Provided records Start Marker

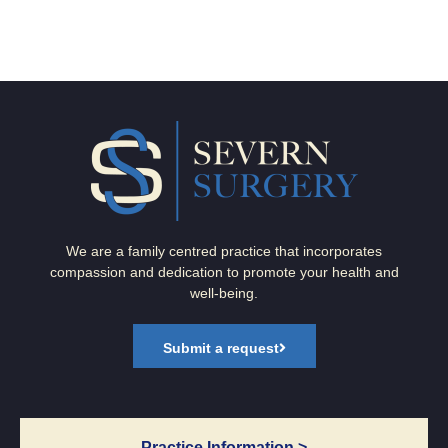
We are a family centred practice that incorporates
compassion and dedication to promote your health and
well-being.
Submit a request
Practice Information >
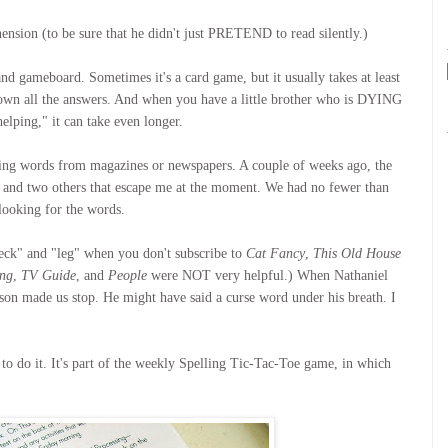
sion (to be sure that he didn't just PRETEND to read silently.)
nd gameboard. Sometimes it's a card game, but it usually takes at least
down all the answers. And when you have a little brother who is DYING
lping," it can take even longer.
lling words from magazines or newspapers. A couple of weeks ago, the
n, and two others that escape me at the moment. We had no fewer than
looking for the words.
"deck" and "leg" when you don't subscribe to
Cat Fancy
,
This Old House
ing
,
TV Guide
, and
People
were NOT very helpful.) When Nathaniel
son made us stop. He might have said a curse word under his breath. I
D to do it. It's part of the weekly Spelling Tic-Tac-Toe game, in which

Provided records End Marker

● **Exercise prompt**
Pull each line containing "that" from the records.

● **Response**
We are a family centred practice that incorporates
sion (to be sure that he didn't just PRETEND to read silently.)
n, and two others that escape me at the moment. We had no fewer than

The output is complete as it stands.